I cannot accept Mr Henderson’s explanation for writing {o Cherie Blair. To do so was clearly designed to intimidate. In Mr Henderson’s draft article “Moral Simpletons Target Innocent Man” the bile that he shows on the second page of that article clearly illustrates his capacity to insult in his letters to Mr and Mrs Blair[RH: an absurd deduction. What I wrote to the Mirror says nothing about what I wrote to the Blairs] (to the extent that they be referredto the Crown Prosecution Service). I would also refer the Commission to Mr Henderson’s gratuitous reference to a “Blaireich”.
He also admits to expressing his disgust (we can only guess in what terms) of the decision of Mr and Mrs Blair not to send their son to a school whereby a white schoolboy was, apparently, murdered by five other boys (and that that murder was racially motivated). [RH: This was the Richard Everitt murder].
The police source of our article (whose identity we have a moral obligation to protect) [RH: thus the police informant behaved illegally by supplying the information] gave us the detail of the letters that we then published. Nothing that Mr Henderson writes has convinced me that the article was anything other than accurate.
Perhaps one can get a flavour of his correspondence with Mr and Mrs Blair by examining the final sentence of his draft article in which he states “It was a cargo of ancient male gonads”.
The Commission may be aware (I am attempting to get hold of the article) that the article of Mr Henderson’s that appeared in Wisden’s Cricket Monthly in 1995 gave rise to an extraordinary amount of controversy and resulted in Wisden paying substantial libel damages to the Cricketer, Devon Malcolm,[RH: Malcolm refused to sue me after I made it clear I would take the case to the floor of a court] whom the Commission will be aware is a coloured fast bowler for England. As I understand the matter, and Mr Henderson will correct me if I am wrong, the article implied that coloured players will not try as hard when playing for England as white players. [RH: The article put it forward as a possibility, no more].

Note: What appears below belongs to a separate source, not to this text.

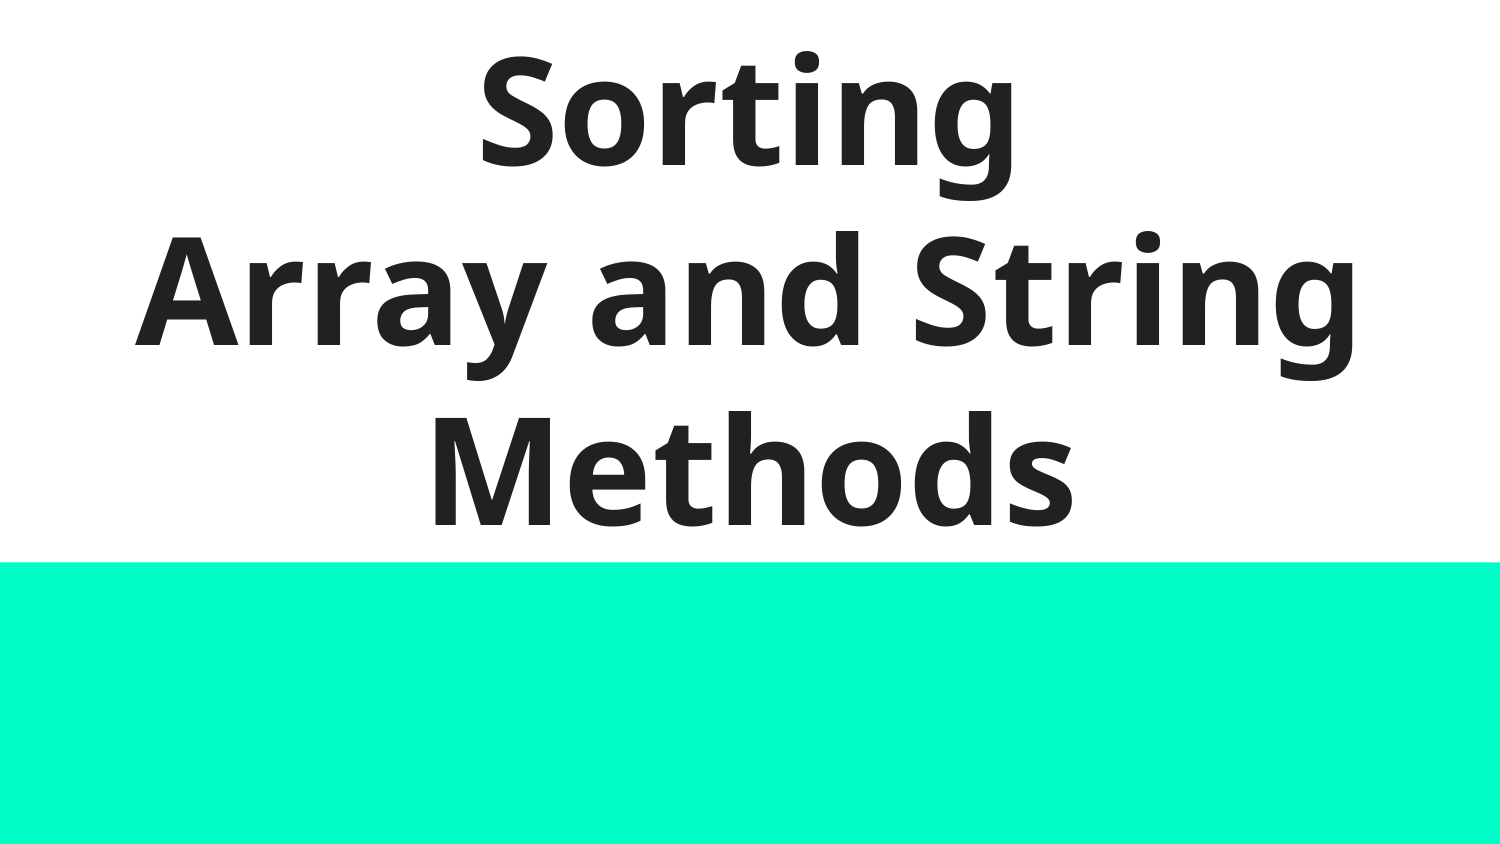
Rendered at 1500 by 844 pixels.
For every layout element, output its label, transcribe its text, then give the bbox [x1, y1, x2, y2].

I have discussed the legal position with the newspaper’s solicitor, Martin Cruddace [RH: Cruddace is a proven liar. He made a declaration to my Subject Access Request under the Data protection Action to the effect that the Mirror held no qualifying documents. Eventually after I had done some detective work, he had to admit that the Mirror had a small matter of 118 pages of documents relating to me], and he has assured me that the law has recently developed whereby words (be they written or spoken) can constitute assault [RH: No person in the UK has been convicted of such a crime. The definition of GBH has been extended to non-physical abuse such as abusive phone calls but it requires a psychiatric illness to be proved to be caused by the alleged abusive behaviour. Mere emotions such as fear do not qualify. The failure of the police to consider such a course and the CPS’ immediate definition of the case as “NO CRIME” shows that my letters were entirely lawful] if the pattern of those words is such as to make the recipient of them either anxious or ill. It has developed as a reaction to the former impotence of the law on stalking.
The law has therefore developed since the publication of the dictionary reference on which Mr Henderson relies.
I cannot accept that the taking of the photographs of Mr Henderson, given the clear public interest concerning the subject matter of The Mirror article, could possibly constitute harassment under the Code. [RH: It was a clear breach both because I had advised them of my eye trouble and because they took photographs having come over my threshold.]
I am most concerned not to waste any further time in dealing with Mr Henderson’s complaint but, naturally, if the Commission wishes me to address any further matters then I will endeavour to do so.
However, I hope that the above is sufficient to convince the Commission that the basic “sting” of the article is accurate and that Mr Henderson’s complaint ought to be dismissed.